The Sun, which dropped the Conservatives to back Labour in 1997 and 2001, has announced that it is still considering which party to back at the election.

In a front-page leader, Britain's best-selling newspaper told its readers: "Like so many of you, our mind has still to be made up." The announcement, which comes after the paper has moved towards the Conservatives on a range of issues from crime to immigration, cheered aides of the Tory leader, Michael Howard, but the paper left the door open to backing Labour on polling day.

Tony Blair assiduously cultivated the Rupert Murdoch press in the run-up to the 1997 and 2001 elections.

One Tory aide said: "It's encouraging for us. They have backed us on some issues. It is interesting that they have decided to make this statement."

Labour acknowledged that the election would be "very, very hard work". One source said: "We know we will have to convince people who read The Sun they should vote for us. We are facing a tough battle.

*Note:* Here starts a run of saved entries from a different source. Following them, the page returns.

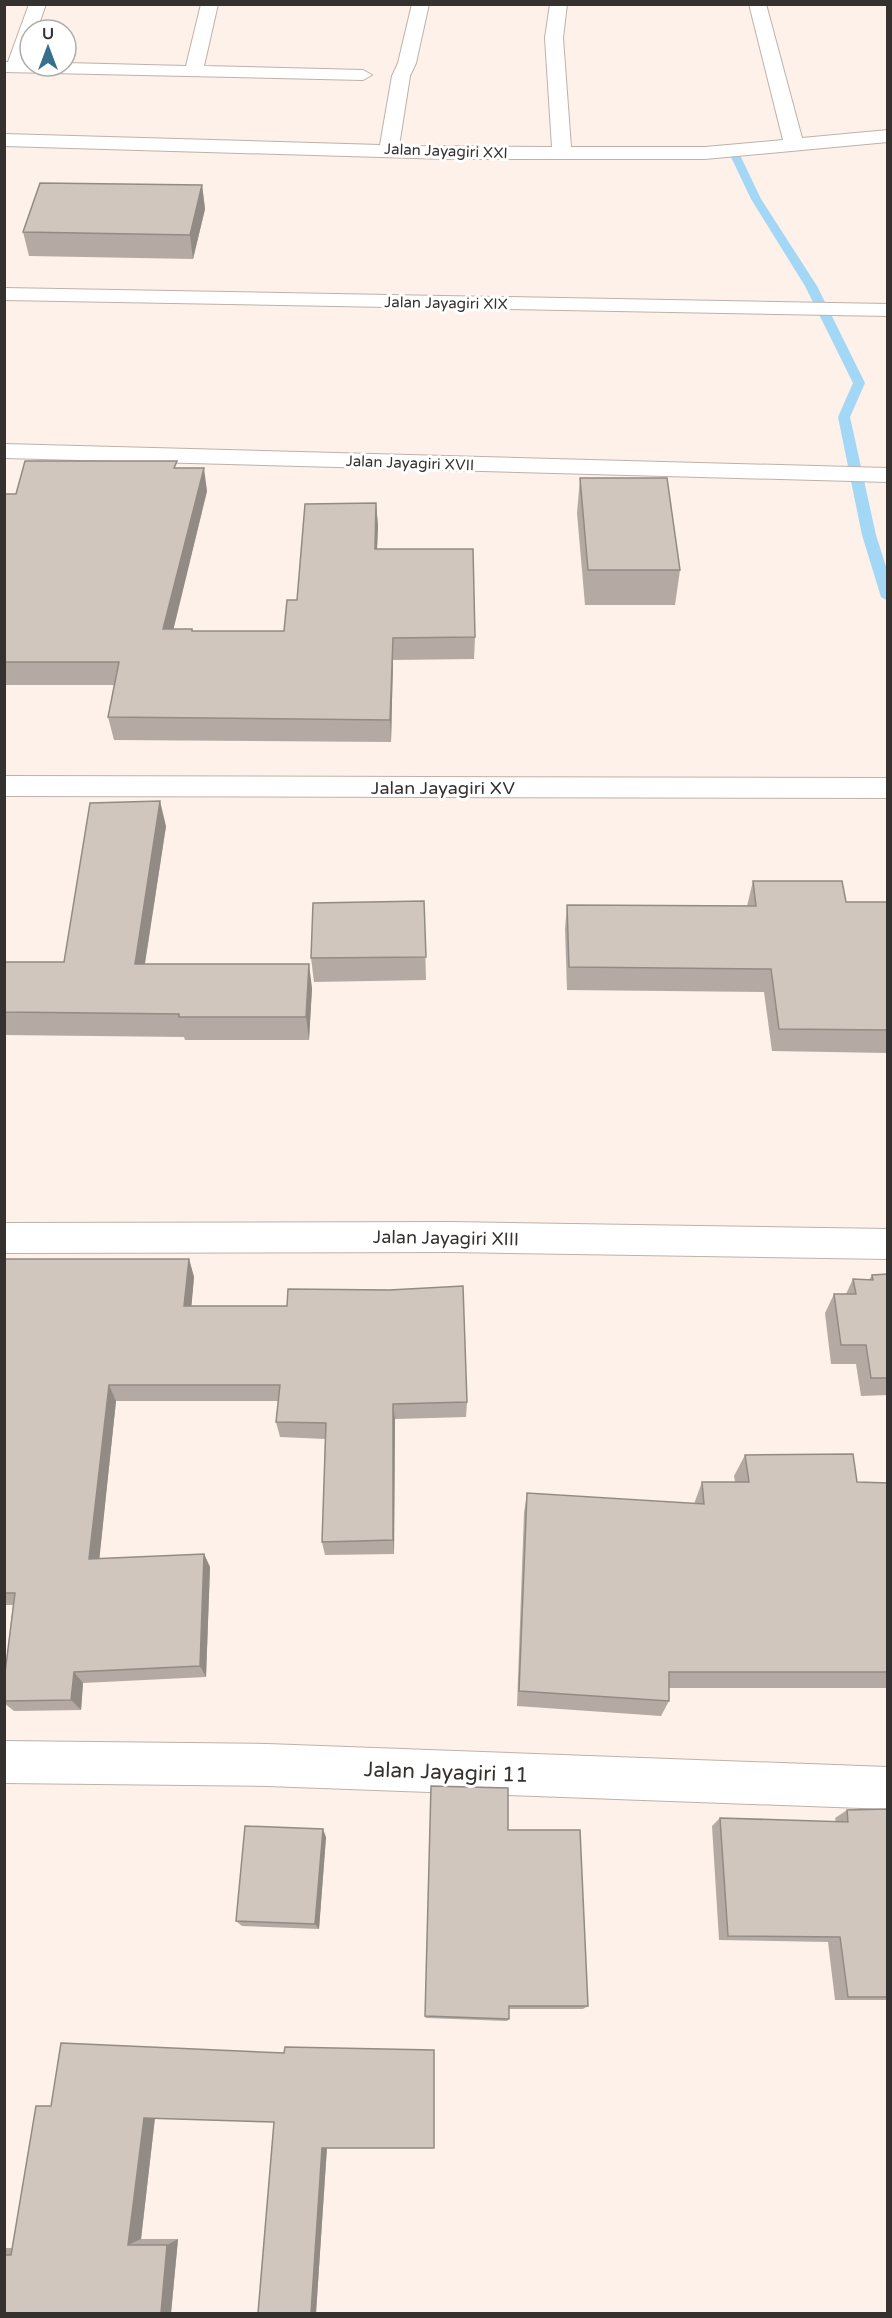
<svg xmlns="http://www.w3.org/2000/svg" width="892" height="2318" viewBox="0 0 892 2318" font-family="'Varela Round',sans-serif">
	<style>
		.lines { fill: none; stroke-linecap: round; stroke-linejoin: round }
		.stream { fill: #a2d7f5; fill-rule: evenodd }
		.minor-casing { stroke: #bdb2aa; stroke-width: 2 }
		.minor { fill: #fff; fill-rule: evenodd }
		.wall { fill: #b4aaa3 }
		.shaded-wall { fill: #928b85 }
		.building { fill: #d1c6be; stroke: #928b85; stroke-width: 1.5 }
		.labels { text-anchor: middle; stroke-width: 6; stroke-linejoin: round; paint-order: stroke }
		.far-street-label { font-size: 15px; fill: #35312e; stroke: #fff }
		.street-label { font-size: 18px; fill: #35312e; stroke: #fff }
		.near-street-label { font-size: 21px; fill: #35312e; stroke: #fff }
	</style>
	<rect width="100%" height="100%" fill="#fdf1e9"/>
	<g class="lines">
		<path class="stream" d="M731,153L740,155L761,199L817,286L865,383L850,417L876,535L888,573V601L881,597L862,535L838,417L853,383L805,286L751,199L730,155Z"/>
		<g class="minor-casing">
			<g id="minor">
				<path d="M29,4H46L37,30H30V50L26,62H30V66H66V63L186,66L201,4H218L204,66L363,70L372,75L363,80L4,72V62H8Z"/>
				<path d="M412,4H429L416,63L410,76L399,146L552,147L545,38L550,4H567L563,38L571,147H705L783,140L749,4H766L802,138L888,130V142L705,159H447L4,146V134L380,145L392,76L398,63Z"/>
				<path d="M4,288L888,304V316L4,300Z"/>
				<path d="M4,444L888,468V482L4,458Z"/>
				<path d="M4,776L888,778V798L4,796Z"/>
				<path d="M451,1222L888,1229V1259L451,1252L4,1253V1223Z"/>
				<path d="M4,1741L267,1744L888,1767V1809L267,1786L4,1783Z"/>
			</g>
		</g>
		<use href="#minor" class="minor"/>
	</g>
	<g class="wall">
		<path d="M202,185L205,209L193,259L29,256L23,232Z"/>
		<path d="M178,468L207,491L173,629L193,631H284L297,600L376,503L378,526L377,549L475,637L474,659L393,660L391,742L114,740L108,717L114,685H4V494H16Z"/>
		<path d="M580,478L680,570L675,605H585L577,513Z"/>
		<path d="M166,826L145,964L312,988L309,1040H185L184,1037L4,1035V962H64Z"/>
		<path d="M753,881L846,902H888V1053L772,1051L764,992L567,990L565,929L567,905L747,906Z"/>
		<path d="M424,901L426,980L314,982L311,958Z"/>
		<path d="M4,1259H189L194,1277L191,1306L467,1402L466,1417L395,1419L394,1554L325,1555L322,1542L325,1439L280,1437L276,1422L278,1401H116L99,1559L204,1554L210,1567L206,1677L83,1683L81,1710L14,1711L4,1703V1681L13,1605H4Z"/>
		<path d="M888,1274V1395L861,1396L856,1364H831L825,1313L834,1294H846L853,1279L869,1280L872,1275Z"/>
		<path d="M745,1455L857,1482L888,1483V1688H669V1701L661,1716L517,1706L524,1513L527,1493L694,1504L702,1482H735L734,1476Z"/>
		<path d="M888,1809V2000H835L828,1942L719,1940L712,1826L720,1818L836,1822L835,1818L847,1810Z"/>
		<path d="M508,1830L588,2006L583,2009H509V2019L507,2021L426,2018L425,2016Z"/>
		<path d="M326,1837L319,1929L242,1926L236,1921Z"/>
		<path d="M61,2043L434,2146V2148H327L316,2313H258L274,2122L155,2118L141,2239H178L171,2313H4V2248H12L36,2106H51Z"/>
	</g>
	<g class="shaded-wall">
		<path d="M202,185L205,209L193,259L190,235Z"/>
		<path d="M204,468L207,491L168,652L163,629Z"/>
		<path d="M376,503L378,526L376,572L375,549Z"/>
		<path d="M393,638V660L391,742L390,720Z"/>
		<path d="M160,801L166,826L141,988L135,964Z"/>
		<path d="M309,964L312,988L309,1040L306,1017Z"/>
		<path d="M189,1259L194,1277L190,1323L184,1306Z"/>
		<path d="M109,1385L116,1401L98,1572L89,1559Z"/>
		<path d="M393,1404L395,1419L394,1554L393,1540Z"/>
		<path d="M204,1554L210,1567L206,1677L200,1666Z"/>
		<path d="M74,1672L83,1683L81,1710L71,1700Z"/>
		<path d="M323,1829L326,1837L319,1929L315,1924Z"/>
		<path d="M155,2117L141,2239L128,2245L144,2118Z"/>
		<path d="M327,2146L316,2313H311L322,2148Z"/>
		<path d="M178,2239L171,2313H161L167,2245Z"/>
	</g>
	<g class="building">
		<path d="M40,183L202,185L190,235L23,232Z"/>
		<path d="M25,461H177L174,468H204L163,629H192V631H284L287,600H297L305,504L376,503L375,549H473L475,637L393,638L390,720L108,717L119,662H4V494H16Z"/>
		<path d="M580,478H667L680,570H588Z"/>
		<path d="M160,801L135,964H309L306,1017H179V1014L4,1012V962H64L90,803Z"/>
		<path d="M753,881H842L846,902H888V1030L779,1029L771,969L569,967L567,905L756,906Z"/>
		<path d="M424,901L426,957L311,958L313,903Z"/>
		<path d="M4,1259H189L184,1306H287L288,1289L389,1290L463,1286L467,1402L393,1404V1540L322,1542L326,1423L276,1422L280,1385H109L89,1559L204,1554L200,1666L74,1672L71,1700L4,1701V1681L15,1593H4Z"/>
		<path d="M888,1274V1378H871L866,1345H841L834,1294H856L853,1279L873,1280L872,1275Z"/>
		<path d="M853,1454L857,1482L888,1483V1672H669V1701L519,1691L527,1493L704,1504L702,1482H749L745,1455Z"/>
		<path d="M431,1786L508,1788V1830H580L588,2006H509V2019L425,2016Z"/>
		<path d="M888,1809V1997H848L840,1937L728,1936L720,1818L848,1822L847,1810Z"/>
		<path d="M245,1826L323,1829L315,1924L236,1921Z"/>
		<path d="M61,2043L284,2053L285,2047L434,2050V2148H322L311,2313H258L274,2122L144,2118L128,2245H167L161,2313H4V2255H11L36,2106H51Z"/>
	</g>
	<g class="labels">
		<g class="far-street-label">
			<text transform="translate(446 151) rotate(2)" y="5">Jalan Jayagiri XXI</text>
			<text transform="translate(446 303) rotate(1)" y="5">Jalan Jayagiri XIX</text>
			<text transform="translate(410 463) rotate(2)" y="5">Jalan Jayagiri XVII</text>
		</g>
		<g class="street-label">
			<text x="443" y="794">Jalan Jayagiri XV</text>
			<text transform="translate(446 1238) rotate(1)" y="6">Jalan Jayagiri XIII</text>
		</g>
		<g class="near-street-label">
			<text transform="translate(446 1772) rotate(2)" y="7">Jalan Jayagiri 11</text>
		</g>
	</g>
	<rect width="892" height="2318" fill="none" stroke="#35312e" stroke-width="12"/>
	<g transform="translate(48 48)"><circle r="28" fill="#ffffff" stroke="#aeadab" stroke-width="1.5"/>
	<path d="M0-4.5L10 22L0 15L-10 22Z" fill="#3a6f8b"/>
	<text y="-9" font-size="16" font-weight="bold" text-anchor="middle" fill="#35312e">U</text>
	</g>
</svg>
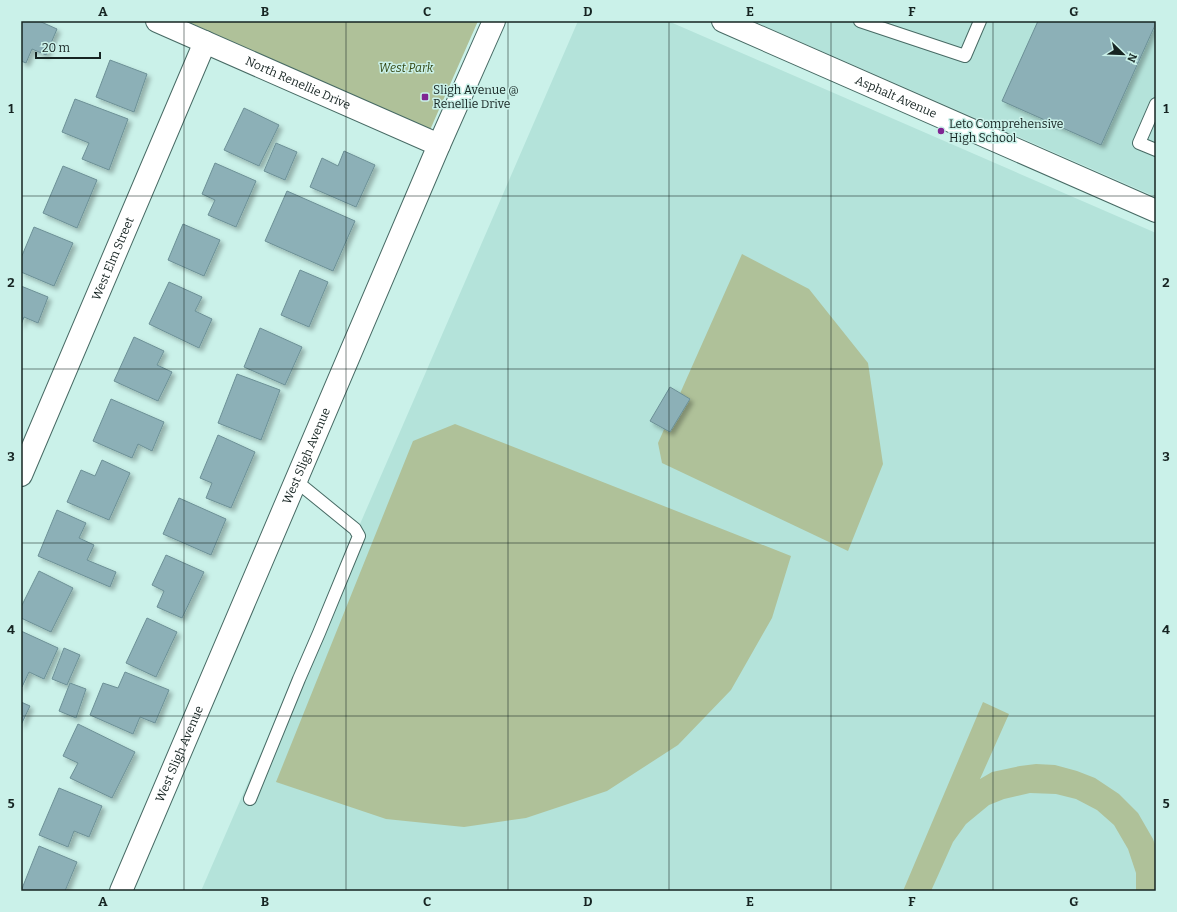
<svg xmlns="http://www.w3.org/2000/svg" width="1177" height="912" font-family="Bitter,serif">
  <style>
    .built { fill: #b4e3da }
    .green { fill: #afc199 }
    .building { fill: #8cb0b7; stroke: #6c9096; filter: url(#shadow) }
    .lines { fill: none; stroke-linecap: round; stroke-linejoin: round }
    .lane-casing { stroke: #476a64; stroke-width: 14 }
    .street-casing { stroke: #476a64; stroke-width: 24 }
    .secondary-casing { stroke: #476a64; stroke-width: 24 }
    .lane { stroke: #fff; stroke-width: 12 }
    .street { stroke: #fff; stroke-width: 22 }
    .secondary { stroke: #fff; stroke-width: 22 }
    .grid { fill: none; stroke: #162422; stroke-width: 1; stroke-opacity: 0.55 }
    .poi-dot { fill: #7f2592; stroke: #caf1e9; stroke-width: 1.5 }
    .labels { text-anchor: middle; stroke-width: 3; stroke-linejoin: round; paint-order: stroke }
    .park-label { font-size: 12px; font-style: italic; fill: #334713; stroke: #caf1e9 }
    .street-label { font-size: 12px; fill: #162422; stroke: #caf1e9 }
    .poi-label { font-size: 12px; fill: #162422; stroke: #caf1e9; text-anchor: start }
    .neatline { fill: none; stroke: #162422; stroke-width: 1.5 }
    .grid-label { font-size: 13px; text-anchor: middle; font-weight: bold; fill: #162422 }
  </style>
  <defs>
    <filter id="shadow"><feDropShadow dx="3.5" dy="3.5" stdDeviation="2" flood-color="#0004"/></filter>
  </defs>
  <rect width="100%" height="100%" fill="#caf1e9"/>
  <path class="built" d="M578,21H668L1156,233V891H201Z
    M753,21H1156V197Z"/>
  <path class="green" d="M186,21H478L430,130Z
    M742,254L809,289L868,363L883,464L848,551L662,463L658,443Z
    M455,424L791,556L772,618L731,690L678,745L607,791L526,818L464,827L386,819L276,782L413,441Z
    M983,702L1009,714L980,779L992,772L1020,766L1036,764L1055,765L1077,771L1095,778L1119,794L1138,813L1153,839L1156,847V891H1136V873L1128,849L1114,825L1097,810L1076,799L1056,794L1030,793L1004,799L989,805L966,824L953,842L931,891H903Z"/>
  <path class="building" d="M21,21H39L57,29L46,55L32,49L26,63L21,61Z
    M1038,21H1156V23L1101,145L1002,101Z
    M110,60L147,74L134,112L96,97Z
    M75,99L128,119L109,170L82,159L89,143L62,132Z
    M244,108L279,125L259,166L224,150Z
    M276,143L297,152L285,180L264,171Z
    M344,151L375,165L356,207L310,187L322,158L338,166Z
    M215,163L256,181L236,227L208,215L215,200L202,194Z
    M63,166L97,180L77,228L43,213Z
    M287,191L355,221L333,271L265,241Z
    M183,224L220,240L204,276L168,260Z
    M34,227L73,243L54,286L21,272V258Z
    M300,270L328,282L309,327L281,315Z
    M169,282L202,297L195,311L212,319L199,348L149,324Z
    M21,286L48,297L38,323L24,317L21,325Z
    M260,328L302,347L285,385L244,367Z
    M134,337L164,351L157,365L172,372L158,401L114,381Z
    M237,374L280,390L261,440L218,423Z
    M670,387L690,399L670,432L650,421Z
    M111,399L164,422L152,451L138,444L132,458L93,441Z
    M218,435L255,452L231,508L206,498L212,483L200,478Z
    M102,460L130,473L109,520L67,502L81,470L95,476Z
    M179,498L226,519L211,555L163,534Z
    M57,510L86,523L79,538L94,545L87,560L116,572L110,587L38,556Z
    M166,555L204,572L182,618L157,607L164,591L152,585Z
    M39,571L73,588L51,632L21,618V607Z
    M147,618L177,632L156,677L126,663Z
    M21,631L58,648L44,679L29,672L22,687H21Z
    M64,648L80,655L67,685L52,679Z
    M125,672L169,690L155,723L140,717L133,734L90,715L103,683L118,688Z
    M70,683L86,689L76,718L59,711Z
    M21,702L30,706L21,725Z
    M78,724L135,752L112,798L70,778L78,763L63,756Z
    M59,788L102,806L89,837L74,831L68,847L39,835Z
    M39,846L77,862L65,891H21Z"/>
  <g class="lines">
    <g class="lane-casing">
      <path id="lane" d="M860,21L965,56L980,21
        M1156,104L1139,143L1156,150
        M250,799L299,679L319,633L359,536L355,529L296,481"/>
    </g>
    <g class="street-casing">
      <g id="street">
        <path id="s1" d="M157,21L439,145"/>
        <path id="s2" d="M723,21L1156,211"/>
        <path id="s3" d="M21,475L205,42"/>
      </g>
    </g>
    <g class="secondary-casing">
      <g id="secondary">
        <path id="s4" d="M121,891L439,145L494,21"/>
      </g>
    </g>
    <use href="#lane" class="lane"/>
    <use href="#street" class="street"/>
    <use href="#secondary" class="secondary"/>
  </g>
  <path class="grid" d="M184,21V891M346,21V891M508,21V891M669,21V891M831,21V891M993,21V891M21,196H1156M21,369H1156M21,543H1156M21,716H1156"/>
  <g class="poi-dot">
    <rect x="421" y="93" width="8" height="8" rx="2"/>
    <circle cx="941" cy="131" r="4"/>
  </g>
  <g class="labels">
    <g class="park-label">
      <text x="406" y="72">West Park</text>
    </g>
    <g class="street-label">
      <text dy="4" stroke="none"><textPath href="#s1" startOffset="154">North Renellie Drive</textPath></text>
      <text dy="4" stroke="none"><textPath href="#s2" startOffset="189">Asphalt Avenue</textPath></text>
      <text dy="4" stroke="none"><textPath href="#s3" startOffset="235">West Elm Street</textPath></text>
      <text dy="4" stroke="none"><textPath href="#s4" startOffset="473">West Sligh Avenue</textPath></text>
      <text dy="4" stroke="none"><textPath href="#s4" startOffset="149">West Sligh Avenue</textPath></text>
    </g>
    <g class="poi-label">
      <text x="433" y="94">Sligh Avenue @<tspan x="433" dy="14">Renellie Drive</tspan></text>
      <text x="949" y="128">Leto Comprehensive<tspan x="949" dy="14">High School</tspan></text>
    </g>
  </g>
  <rect width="1177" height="912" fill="none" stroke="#caf1e9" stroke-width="44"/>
  <g transform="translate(1123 54) rotate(113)" stroke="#caf1e9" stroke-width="3" paint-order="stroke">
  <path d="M0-3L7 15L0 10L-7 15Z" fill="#162422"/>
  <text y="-6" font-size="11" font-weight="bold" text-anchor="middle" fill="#162422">N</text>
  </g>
  <path d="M36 52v6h64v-6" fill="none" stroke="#162422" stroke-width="2"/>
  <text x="42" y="52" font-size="12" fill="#162422" stroke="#caf1e9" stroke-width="3" paint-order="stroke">20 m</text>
  <rect x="22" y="22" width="1133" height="868" class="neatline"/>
  <g class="grid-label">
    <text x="103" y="16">A</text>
    <text x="265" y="16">B</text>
    <text x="427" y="16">C</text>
    <text x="588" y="16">D</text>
    <text x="750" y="16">E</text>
    <text x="912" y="16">F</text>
    <text x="1074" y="16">G</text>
    <text x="11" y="113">1</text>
    <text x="1166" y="113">1</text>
    <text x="11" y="287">2</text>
    <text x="1166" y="287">2</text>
    <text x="11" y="461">3</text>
    <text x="1166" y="461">3</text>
    <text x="11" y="634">4</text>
    <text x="1166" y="634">4</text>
    <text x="11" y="808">5</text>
    <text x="1166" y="808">5</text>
    <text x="103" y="906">A</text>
    <text x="265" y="906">B</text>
    <text x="427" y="906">C</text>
    <text x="588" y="906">D</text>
    <text x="750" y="906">E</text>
    <text x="912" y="906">F</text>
    <text x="1074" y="906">G</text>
  </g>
</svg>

It won't be like 2001, it will be difficult and we know that."

The paper, which sells 3.2 million copies, said: "In many ways the Conservatives speak our language." But it also warned that many members of the Shadow Cabinet "leave the voters cold".

The paper said Labour's record "is a mixture of successes and awful blunders", heaping praise on the party's stewardship of the economy, but criticising the Government for failing to reform public services.

It said it "discounted" the Liberal Democrats as "unprincipled and unworthy of your vote". The Sun, whose readers include a politically crucial audience of skilled, working-class voters, helped sweep Margaret Thatcher to power in 1979, bitterly attacked Neil Kinnock and claimed that it was " The Sun wot won it" for John Major.

The paper was ruthlessly cultivated by Mr Blair's former communications chief Alastair Campbell in the run-up to the 1997 general election, when its conversion to Labour under Mr Blair was a devastating blow for Mr Major.